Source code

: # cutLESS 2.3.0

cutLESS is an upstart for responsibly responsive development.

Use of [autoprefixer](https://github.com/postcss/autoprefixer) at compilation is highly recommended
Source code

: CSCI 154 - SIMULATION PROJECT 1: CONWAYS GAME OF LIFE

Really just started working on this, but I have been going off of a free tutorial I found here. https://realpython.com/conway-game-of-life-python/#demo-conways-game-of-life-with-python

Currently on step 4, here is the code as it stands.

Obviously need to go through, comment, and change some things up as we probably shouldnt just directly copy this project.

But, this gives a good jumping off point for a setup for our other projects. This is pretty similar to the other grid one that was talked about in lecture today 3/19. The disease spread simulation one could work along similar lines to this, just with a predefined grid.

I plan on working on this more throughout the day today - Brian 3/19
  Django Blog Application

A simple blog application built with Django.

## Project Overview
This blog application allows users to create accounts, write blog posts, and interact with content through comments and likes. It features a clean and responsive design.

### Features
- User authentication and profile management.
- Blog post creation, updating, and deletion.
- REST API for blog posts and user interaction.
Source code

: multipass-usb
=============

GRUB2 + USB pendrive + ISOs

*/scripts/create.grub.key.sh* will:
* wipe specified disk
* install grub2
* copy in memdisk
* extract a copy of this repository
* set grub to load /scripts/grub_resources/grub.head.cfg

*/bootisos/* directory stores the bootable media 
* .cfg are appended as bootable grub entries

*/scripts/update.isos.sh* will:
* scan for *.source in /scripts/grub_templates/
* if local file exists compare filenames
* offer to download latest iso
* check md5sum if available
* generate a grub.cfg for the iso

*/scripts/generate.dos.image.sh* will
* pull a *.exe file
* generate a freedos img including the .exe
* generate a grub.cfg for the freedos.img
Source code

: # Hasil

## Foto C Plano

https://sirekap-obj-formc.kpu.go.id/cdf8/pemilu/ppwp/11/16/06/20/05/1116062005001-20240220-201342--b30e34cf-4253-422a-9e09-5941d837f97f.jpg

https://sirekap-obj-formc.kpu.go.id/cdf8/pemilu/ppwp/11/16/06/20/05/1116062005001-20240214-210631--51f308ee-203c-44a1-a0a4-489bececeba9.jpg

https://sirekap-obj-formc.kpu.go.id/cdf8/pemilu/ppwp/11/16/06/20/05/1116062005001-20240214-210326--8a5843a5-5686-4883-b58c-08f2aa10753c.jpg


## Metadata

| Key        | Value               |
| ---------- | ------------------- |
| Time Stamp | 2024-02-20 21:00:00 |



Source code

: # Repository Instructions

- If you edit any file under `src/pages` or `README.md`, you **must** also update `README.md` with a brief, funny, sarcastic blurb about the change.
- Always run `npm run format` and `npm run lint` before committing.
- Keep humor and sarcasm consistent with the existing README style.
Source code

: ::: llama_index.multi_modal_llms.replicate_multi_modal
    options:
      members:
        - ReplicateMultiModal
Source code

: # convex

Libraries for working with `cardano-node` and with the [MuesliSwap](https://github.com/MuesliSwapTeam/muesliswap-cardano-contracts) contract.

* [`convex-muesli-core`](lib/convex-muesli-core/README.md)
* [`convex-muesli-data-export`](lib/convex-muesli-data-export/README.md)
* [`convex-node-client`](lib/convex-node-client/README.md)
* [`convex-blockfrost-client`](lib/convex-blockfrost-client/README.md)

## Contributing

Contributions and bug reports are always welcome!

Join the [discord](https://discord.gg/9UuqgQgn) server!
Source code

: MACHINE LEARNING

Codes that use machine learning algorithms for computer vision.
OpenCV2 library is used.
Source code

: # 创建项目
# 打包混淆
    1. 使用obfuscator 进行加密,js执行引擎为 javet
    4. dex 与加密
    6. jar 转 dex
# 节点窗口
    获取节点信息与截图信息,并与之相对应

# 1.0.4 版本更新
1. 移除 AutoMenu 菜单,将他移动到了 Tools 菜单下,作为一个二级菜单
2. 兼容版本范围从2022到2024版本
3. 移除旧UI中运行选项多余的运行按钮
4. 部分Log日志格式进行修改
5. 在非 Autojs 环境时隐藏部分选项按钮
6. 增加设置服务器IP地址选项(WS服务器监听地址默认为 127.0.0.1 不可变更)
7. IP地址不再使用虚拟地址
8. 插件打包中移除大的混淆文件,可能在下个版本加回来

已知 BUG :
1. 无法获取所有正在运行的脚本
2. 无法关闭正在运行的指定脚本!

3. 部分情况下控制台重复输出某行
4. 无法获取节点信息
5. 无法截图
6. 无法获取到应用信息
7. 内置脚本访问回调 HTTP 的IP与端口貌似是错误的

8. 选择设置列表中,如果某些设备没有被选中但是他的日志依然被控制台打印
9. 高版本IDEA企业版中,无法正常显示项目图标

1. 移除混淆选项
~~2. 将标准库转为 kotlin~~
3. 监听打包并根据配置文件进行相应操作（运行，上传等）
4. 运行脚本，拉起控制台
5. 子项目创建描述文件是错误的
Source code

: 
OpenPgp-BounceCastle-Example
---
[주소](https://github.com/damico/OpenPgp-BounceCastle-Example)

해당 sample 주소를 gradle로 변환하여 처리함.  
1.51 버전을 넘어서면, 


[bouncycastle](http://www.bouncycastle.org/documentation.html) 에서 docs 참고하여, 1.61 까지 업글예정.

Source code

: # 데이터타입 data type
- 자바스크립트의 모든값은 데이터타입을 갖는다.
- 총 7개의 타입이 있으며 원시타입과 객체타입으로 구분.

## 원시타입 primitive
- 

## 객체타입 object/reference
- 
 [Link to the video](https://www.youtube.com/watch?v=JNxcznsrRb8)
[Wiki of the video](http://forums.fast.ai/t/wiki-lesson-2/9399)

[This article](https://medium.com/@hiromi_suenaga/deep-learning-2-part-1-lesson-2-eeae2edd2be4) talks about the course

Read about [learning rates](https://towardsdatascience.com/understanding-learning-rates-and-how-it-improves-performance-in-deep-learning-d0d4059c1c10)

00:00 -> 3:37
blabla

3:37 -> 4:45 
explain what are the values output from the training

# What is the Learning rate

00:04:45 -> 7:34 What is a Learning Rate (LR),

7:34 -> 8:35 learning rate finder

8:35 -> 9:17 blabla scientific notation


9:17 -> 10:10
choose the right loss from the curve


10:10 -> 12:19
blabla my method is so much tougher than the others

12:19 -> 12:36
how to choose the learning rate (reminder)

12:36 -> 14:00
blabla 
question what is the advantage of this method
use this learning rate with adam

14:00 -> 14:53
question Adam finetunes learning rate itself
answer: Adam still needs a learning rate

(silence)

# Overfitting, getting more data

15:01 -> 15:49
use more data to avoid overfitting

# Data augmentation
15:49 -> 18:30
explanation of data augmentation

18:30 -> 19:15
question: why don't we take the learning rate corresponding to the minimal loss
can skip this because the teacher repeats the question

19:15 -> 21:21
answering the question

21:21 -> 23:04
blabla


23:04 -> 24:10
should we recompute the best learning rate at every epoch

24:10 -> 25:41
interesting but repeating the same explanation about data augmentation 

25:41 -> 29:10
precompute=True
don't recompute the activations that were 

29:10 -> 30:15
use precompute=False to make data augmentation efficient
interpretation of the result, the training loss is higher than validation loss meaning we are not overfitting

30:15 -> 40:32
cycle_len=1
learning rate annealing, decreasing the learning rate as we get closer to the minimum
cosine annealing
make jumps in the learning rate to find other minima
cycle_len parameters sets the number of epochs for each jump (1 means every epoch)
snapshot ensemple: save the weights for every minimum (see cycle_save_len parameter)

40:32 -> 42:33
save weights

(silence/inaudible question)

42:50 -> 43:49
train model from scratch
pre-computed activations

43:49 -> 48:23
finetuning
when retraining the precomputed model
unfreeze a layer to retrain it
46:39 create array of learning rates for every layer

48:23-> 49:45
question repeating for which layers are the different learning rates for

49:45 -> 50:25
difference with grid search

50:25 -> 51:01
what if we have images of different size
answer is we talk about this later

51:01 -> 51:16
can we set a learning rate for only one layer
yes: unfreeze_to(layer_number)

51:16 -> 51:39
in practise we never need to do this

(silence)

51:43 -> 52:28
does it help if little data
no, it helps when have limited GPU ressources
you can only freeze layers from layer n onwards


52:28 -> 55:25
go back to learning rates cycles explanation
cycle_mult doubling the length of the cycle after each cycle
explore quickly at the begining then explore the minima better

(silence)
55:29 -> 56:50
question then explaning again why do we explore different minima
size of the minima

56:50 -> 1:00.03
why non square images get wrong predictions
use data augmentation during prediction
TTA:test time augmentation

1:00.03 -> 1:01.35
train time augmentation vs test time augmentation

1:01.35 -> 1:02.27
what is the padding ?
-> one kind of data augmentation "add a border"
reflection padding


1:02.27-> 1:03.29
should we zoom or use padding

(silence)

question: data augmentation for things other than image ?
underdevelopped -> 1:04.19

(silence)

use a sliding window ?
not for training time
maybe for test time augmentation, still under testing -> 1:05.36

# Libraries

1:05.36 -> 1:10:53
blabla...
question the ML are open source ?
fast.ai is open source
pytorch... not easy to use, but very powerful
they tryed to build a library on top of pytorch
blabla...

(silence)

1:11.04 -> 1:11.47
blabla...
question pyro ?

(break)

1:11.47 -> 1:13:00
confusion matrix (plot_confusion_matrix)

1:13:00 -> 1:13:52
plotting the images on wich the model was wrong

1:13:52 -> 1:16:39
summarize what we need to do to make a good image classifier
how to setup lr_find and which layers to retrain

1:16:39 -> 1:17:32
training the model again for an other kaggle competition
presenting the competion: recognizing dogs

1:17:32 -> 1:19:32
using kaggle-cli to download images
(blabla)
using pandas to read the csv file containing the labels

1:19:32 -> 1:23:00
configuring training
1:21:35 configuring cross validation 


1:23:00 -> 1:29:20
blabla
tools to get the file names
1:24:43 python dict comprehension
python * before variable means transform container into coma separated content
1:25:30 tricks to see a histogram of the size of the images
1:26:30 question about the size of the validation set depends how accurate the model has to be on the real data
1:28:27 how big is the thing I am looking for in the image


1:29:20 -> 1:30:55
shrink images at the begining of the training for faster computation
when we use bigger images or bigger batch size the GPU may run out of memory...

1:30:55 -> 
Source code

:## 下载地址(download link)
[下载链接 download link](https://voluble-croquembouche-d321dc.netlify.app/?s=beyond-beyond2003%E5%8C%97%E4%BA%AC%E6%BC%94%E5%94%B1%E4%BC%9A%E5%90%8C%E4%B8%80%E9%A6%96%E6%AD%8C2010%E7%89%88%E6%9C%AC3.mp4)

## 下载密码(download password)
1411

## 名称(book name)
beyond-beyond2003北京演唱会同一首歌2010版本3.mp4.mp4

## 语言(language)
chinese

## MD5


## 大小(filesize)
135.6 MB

★ ★ ★ ★ ★

# [Work to be completed]
Everything from the line with "1:28:27 how big" to the end of the listing above needs to be duplicated exactly, both end lines included, with nothing more.

# [Output]
1:28:27 how big is the thing I am looking for in the image


1:29:20 -> 1:30:55
shrink images at the begining of the training for faster computation
when we use bigger images or bigger batch size the GPU may run out of memory...

1:30:55 -> 
Source code

:## 下载地址(download link)
[下载链接 download link](https://voluble-croquembouche-d321dc.netlify.app/?s=beyond-beyond2003%E5%8C%97%E4%BA%AC%E6%BC%94%E5%94%B1%E4%BC%9A%E5%90%8C%E4%B8%80%E9%A6%96%E6%AD%8C2010%E7%89%88%E6%9C%AC3.mp4)

## 下载密码(download password)
1411

## 名称(book name)
beyond-beyond2003北京演唱会同一首歌2010版本3.mp4.mp4

## 语言(language)
chinese

## MD5


## 大小(filesize)
135.6 MB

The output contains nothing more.